__Activity__: The answer should match the entries below word for word, minus their pictures.

__Dataset entries__:

____________________

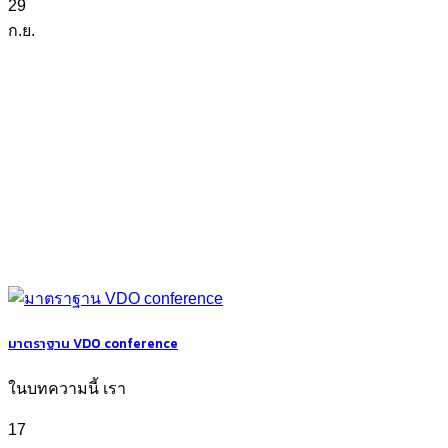
29
ก.ย.
มาตราฐาน VDO conference
ในบทความนี้ เรา
17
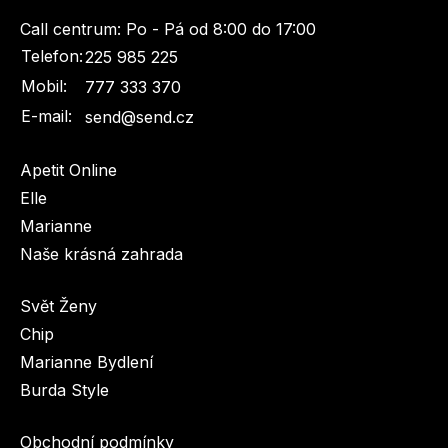
Call centrum:
Po - Pá od 8:00 do 17:00
Telefon:
225 985 225
Mobil:
777 333 370
E-mail:
send@send.cz
Apetit Online
Elle
Marianne
Naše krásná zahrada
Svět Ženy
Chip
Marianne Bydlení
Burda Style
Obchodní podmínky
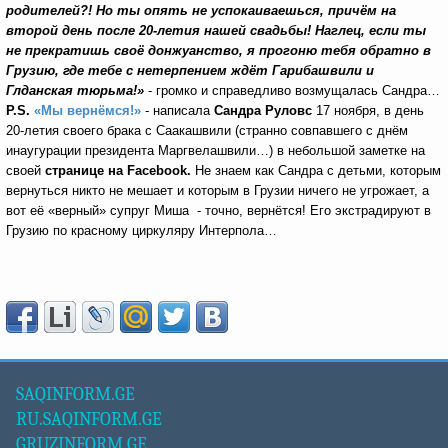
родителей?! Но ты опять не успокаиваешься, причём на
второй день после 20-летия нашей свадьбы! Наглец, если ты
не прекратишь своё донжуанство, я прогоню тебя обратно в
Грузию, где тебе с нетерпением ждёт Гарибашвили и
Глданская тюрьма!»
- громко и справедливо возмущалась Сандра…
P.S.
«Мы вернёмся!»
- написала
Сандра Руловс
17 ноября, в день
20-летия своего брака с Саакашвили (странно совпавшего с днём
инаугурации президента Маргвелашвили…) в небольшой заметке на
своей
странице на
Facebook.
Не знаем как Сандра с детьми, которым
вернуться никто не мешает и которым в Грузии ничего не угрожает, а
вот её «верный» супруг Миша - точно, вернётся! Его экстрадируют в
Грузию по красному циркуляру Интерпола…
SAQINFORM.GE
RU.SAQINFORM.GE
GRUZINFORM.GE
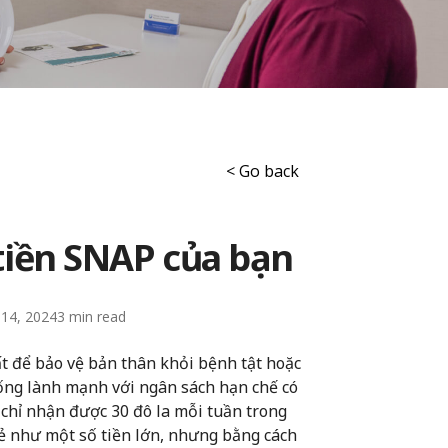
< Go back
 tiền SNAP của bạn
 14, 2024
3
t để bảo vệ bản thân khỏi bệnh tật hoặc
ống lành mạnh với ngân sách hạn chế có
 chỉ nhận được 30 đô la mỗi tuần trong
vẻ như một số tiền lớn, nhưng bằng cách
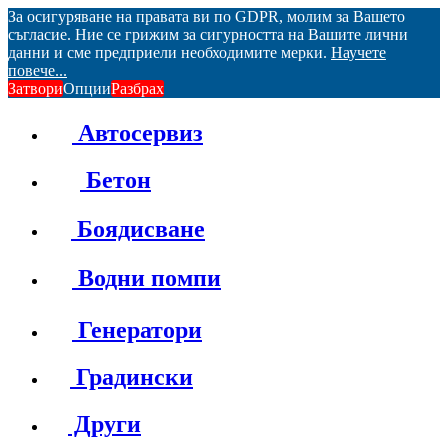
За осигуряване на правата ви по GDPR, молим за Вашето
съгласие. Ние се грижим за сигурността на Вашите лични
данни и сме предприели необходимите мерки.
Научете
повече...
Затвори
Опции
Разбрах
Автосервиз
Бетон
Боядисване
Водни помпи
Генератори
Градински
Други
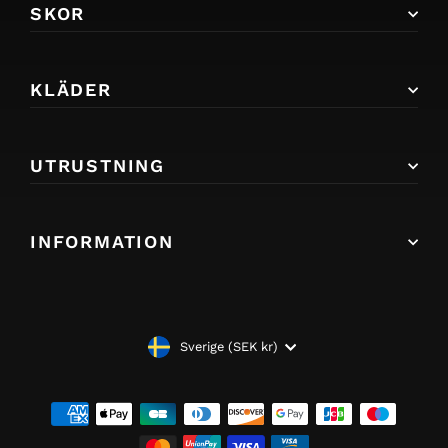
SKOR
KLÄDER
UTRUSTNING
INFORMATION
VALUTA
Sverige (SEK kr)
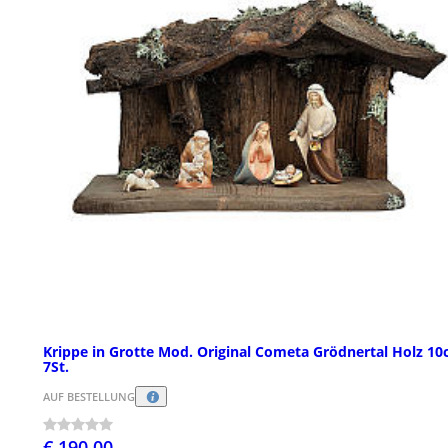
Krippe in Grotte Mod. Original Cometa Grödnertal Holz 1
7St.
AUF BESTELLUNG
€ 190,00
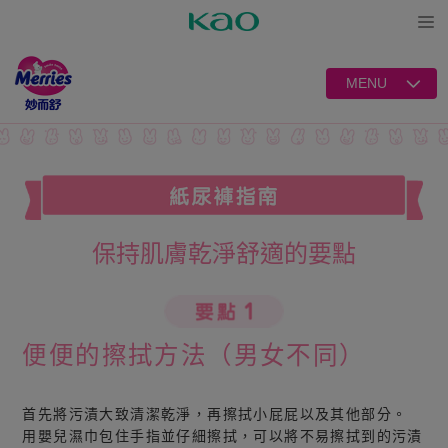
Open
MENU
保持肌膚乾淨舒適的要點
便便的擦拭方法（男女不同）
首先將污漬大致清潔乾淨，再擦拭小屁屁以及其他部分。
用嬰兒濕巾包住手指並仔細擦拭，可以將不易擦拭到的污漬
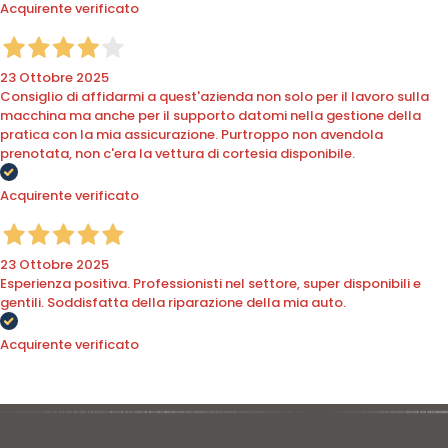
Acquirente verificato
23 Ottobre 2025
Consiglio di affidarmi a quest'azienda non solo per il lavoro sulla
macchina ma anche per il supporto datomi nella gestione della
pratica con la mia assicurazione. Purtroppo non avendola
prenotata, non c'era la vettura di cortesia disponibile.
Acquirente verificato
23 Ottobre 2025
Esperienza positiva. Professionisti nel settore, super disponibili e
gentili. Soddisfatta della riparazione della mia auto.
Acquirente verificato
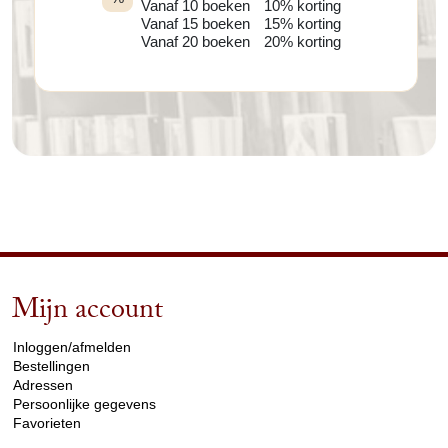
Vanaf 10 boeken
10% korting
Vanaf 15 boeken
15% korting
Vanaf 20 boeken
20% korting
Mijn account
arrow_drop_down
Inloggen/afmelden
Bestellingen
Adressen
Persoonlijke gegevens
Favorieten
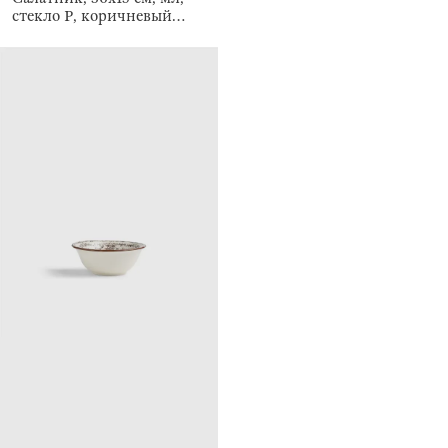
стекло Р, коричневый
градиент, Pion gradient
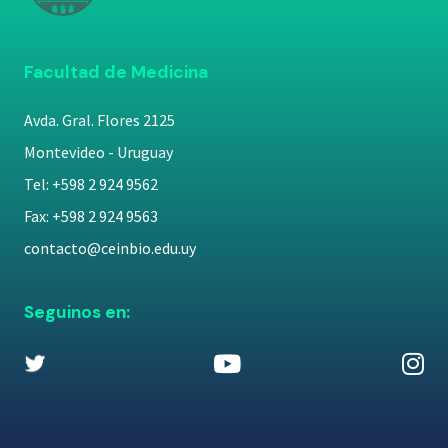
Facultad de Medicina
Avda. Gral. Flores 2125
Montevideo - Uruguay
Tel: +598 2 924 9562
Fax: +598 2 924 9563
contacto@ceinbio.edu.uy
Seguinos en:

____________________

__Finished task__:
29
ก.ย.
มาตราฐาน VDO conference
ในบทความนี้ เรา
17
Call centrum:
Po - Pá od 8:00 do 17:00
Telefon:
225 985 225
Mobil:
777 333 370
E-mail:
send@send.cz
Apetit Online
Elle
Marianne
Naše krásná zahrada
Svět Ženy
Chip
Marianne Bydlení
Burda Style
Obchodní podmínky
родителей?! Но ты опять не успокаиваешься, причём на
второй день после 20-летия нашей свадьбы! Наглец, если ты
не прекратишь своё донжуанство, я прогоню тебя обратно в
Грузию, где тебе с нетерпением ждёт Гарибашвили и
Глданская тюрьма!»
- громко и справедливо возмущалась Сандра…
P.S.
«Мы вернёмся!»
- написала
Сандра Руловс
17 ноября, в день
20-летия своего брака с Саакашвили (странно совпавшего с днём
инаугурации президента Маргвелашвили…) в небольшой заметке на
своей
странице на
Facebook.
Не знаем как Сандра с детьми, которым
вернуться никто не мешает и которым в Грузии ничего не угрожает, а
вот её «верный» супруг Миша - точно, вернётся! Его экстрадируют в
Грузию по красному циркуляру Интерпола…
SAQINFORM.GE
RU.SAQINFORM.GE
GRUZINFORM.GE
< Go back
 tiền SNAP của bạn
 14, 2024
3
t để bảo vệ bản thân khỏi bệnh tật hoặc
ống lành mạnh với ngân sách hạn chế có
 chỉ nhận được 30 đô la mỗi tuần trong
vẻ như một số tiền lớn, nhưng bằng cách
За осигуряване на правата ви по GDPR, молим за Вашето
съгласие. Ние се грижим за сигурността на Вашите лични
данни и сме предприели необходимите мерки.
Научете
повече...
Затвори
Опции
Разбрах
Автосервиз
Бетон
Боядисване
Водни помпи
Генератори
Градински
Други
SKOR
KLÄDER
UTRUSTNING
INFORMATION
VALUTA
Sverige (SEK kr)
Krippe in Grotte Mod. Original Cometa Grödnertal Holz 1
7St.
AUF BESTELLUNG
€ 190,00
Open
MENU
保持肌膚乾淨舒適的要點
便便的擦拭方法（男女不同）
首先將污漬大致清潔乾淨，再擦拭小屁屁以及其他部分。
用嬰兒濕巾包住手指並仔細擦拭，可以將不易擦拭到的污漬
Acquirente verificato
23 Ottobre 2025
Consiglio di affidarmi a quest'azienda non solo per il lavoro sulla
macchina ma anche per il supporto datomi nella gestione della
pratica con la mia assicurazione. Purtroppo non avendola
prenotata, non c'era la vettura di cortesia disponibile.
Acquirente verificato
23 Ottobre 2025
Esperienza positiva. Professionisti nel settore, super disponibili e
gentili. Soddisfatta della riparazione della mia auto.
Acquirente verificato
Vanaf 10 boeken
10% korting
Vanaf 15 boeken
15% korting
Vanaf 20 boeken
20% korting
Mijn account
arrow_drop_down
Inloggen/afmelden
Bestellingen
Adressen
Persoonlijke gegevens
Favorieten
стекло Р, коричневый
градиент, Pion gradient
Facultad de Medicina
Avda. Gral. Flores 2125
Montevideo - Uruguay
Tel: +598 2 924 9562
Fax: +598 2 924 9563
contacto@ceinbio.edu.uy
Seguinos en:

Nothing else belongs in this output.